[BEGIN Selection]

When a notebook is chosen, the last 10 notes are displayed. This is done using the queryEntity function , which retrieves the notes from the table, and filters them after the partition key.

getNotes :: ServerPartT IO Response
getNotes = do
  methodM GET
  partition <- look "partition" `mplus` return "default"
  let query = defaultEntityQuery { eqPageSize = Just 10,
                                   eqFilter = Just $ CompareString "PartitionKey" Equal partition }
  result <- liftIO $ queryEntities account "notes" query
  case result of
    Left err -> internalServerError $ toResponse err
    Right notes -> ok $ setHeader "Content-Type" "text/html" $ toResponse $ root partition notes

The preceding implementation uses a very simple query, but there is a package called tablestorage that allows difficult queries, including many filters at once.

If the call of the function completes successfully, then it returns an HTML page, created using blaze-html; otherwise, a 500 error code is displayed. The root function performs these actions.

root :: String -> [Entity] -> H.Html
root partition notes = H.html $ do
  H.head $
    H.title $ H.toHtml "Notes"
  H.body $ do
    H.h1 $ H.toHtml "Add Note"
    H.form ! A.method (toValue "POST") $ do
      H.input ! A.type_ (toValue "hidden") ! A.name (toValue "partition") ! A.value (toValue partition)

[END Selection]

• _Tasks for this exercise_:
A: Reproduce the stretch of the notes-retrieval excerpt from "The preceding implementation" through "performs these actions.".
B: According to the notes-retrieval excerpt, what is used to create the HTML page returned after a successful call?

[BEGIN Supplied information]

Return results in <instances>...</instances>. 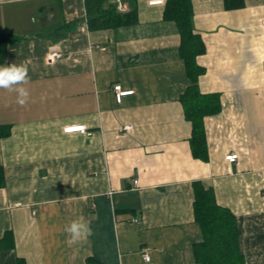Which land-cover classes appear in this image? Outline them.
Masks as SVG:
<instances>
[{
	"label": "crops",
	"instance_id": "obj_1",
	"mask_svg": "<svg viewBox=\"0 0 264 264\" xmlns=\"http://www.w3.org/2000/svg\"><path fill=\"white\" fill-rule=\"evenodd\" d=\"M123 1L138 23L91 30L84 0H0V32L21 36L0 67L30 77L23 106L0 89V264H201L199 180L236 215L245 264H264V0H192L199 87L222 103L205 117L208 161L192 153L167 0ZM116 83L134 93L117 102ZM80 124L88 133L64 130ZM81 218L92 235L72 244L65 229Z\"/></svg>",
	"mask_w": 264,
	"mask_h": 264
},
{
	"label": "trees",
	"instance_id": "obj_2",
	"mask_svg": "<svg viewBox=\"0 0 264 264\" xmlns=\"http://www.w3.org/2000/svg\"><path fill=\"white\" fill-rule=\"evenodd\" d=\"M88 26L91 30L116 28L139 22L137 8L119 11L112 0H84ZM228 10L245 6V0H224ZM164 19L175 21L181 35L180 54L183 58L191 84L181 95L185 117L192 123L190 137L193 156L209 160V147L205 117L222 110L219 93H204L199 78L206 71L198 64L197 57L206 51L202 36L195 32L192 0H167ZM21 36L0 32V64L8 56V46ZM9 126L0 125V136L10 134ZM5 185L4 168L0 166V187ZM195 220L202 230V240L194 246L195 256L201 264H245L240 250L238 227L234 212L218 203L215 191L202 181L193 182ZM2 246V245H1ZM18 264H24L18 260Z\"/></svg>",
	"mask_w": 264,
	"mask_h": 264
},
{
	"label": "clouds",
	"instance_id": "obj_3",
	"mask_svg": "<svg viewBox=\"0 0 264 264\" xmlns=\"http://www.w3.org/2000/svg\"><path fill=\"white\" fill-rule=\"evenodd\" d=\"M29 82L30 77L26 65L12 64L0 67V89H5L9 92L15 91L18 94L17 102L21 106L28 102L29 91L24 85H27ZM65 231L69 234V242L72 244L92 235L91 228L87 223L83 222L82 218L72 221Z\"/></svg>",
	"mask_w": 264,
	"mask_h": 264
},
{
	"label": "built area",
	"instance_id": "obj_4",
	"mask_svg": "<svg viewBox=\"0 0 264 264\" xmlns=\"http://www.w3.org/2000/svg\"><path fill=\"white\" fill-rule=\"evenodd\" d=\"M112 1L114 3H116L119 11H122V12L127 11L126 3L123 0H112ZM263 24H264V22H263ZM61 56H62V52L55 51V52H52L50 54L49 58H50V60H54V59L61 57ZM113 90H114V94H115V98H116L117 102H122L123 99L125 98V96L131 95L134 93L133 89L124 88L121 83H116L113 86ZM131 127H132V125L128 124V125L124 126V129L129 130ZM64 130L66 132L80 131L83 133H88V128L85 124L67 126ZM237 157H238V154H231V155L226 156V159L231 161V162H234L237 159ZM144 256H145L146 260L150 259V256L148 254L147 249H145V251H144Z\"/></svg>",
	"mask_w": 264,
	"mask_h": 264
}]
</instances>
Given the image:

[END Supplied information]

• _Worked answers_:
A:
The preceding implementation uses a very simple query, but there is a package called tablestorage that allows difficult queries, including many filters at once.

If the call of the function completes successfully, then it returns an HTML page, created using blaze-html; otherwise, a 500 error code is displayed. The root function performs these actions.

B: blaze-html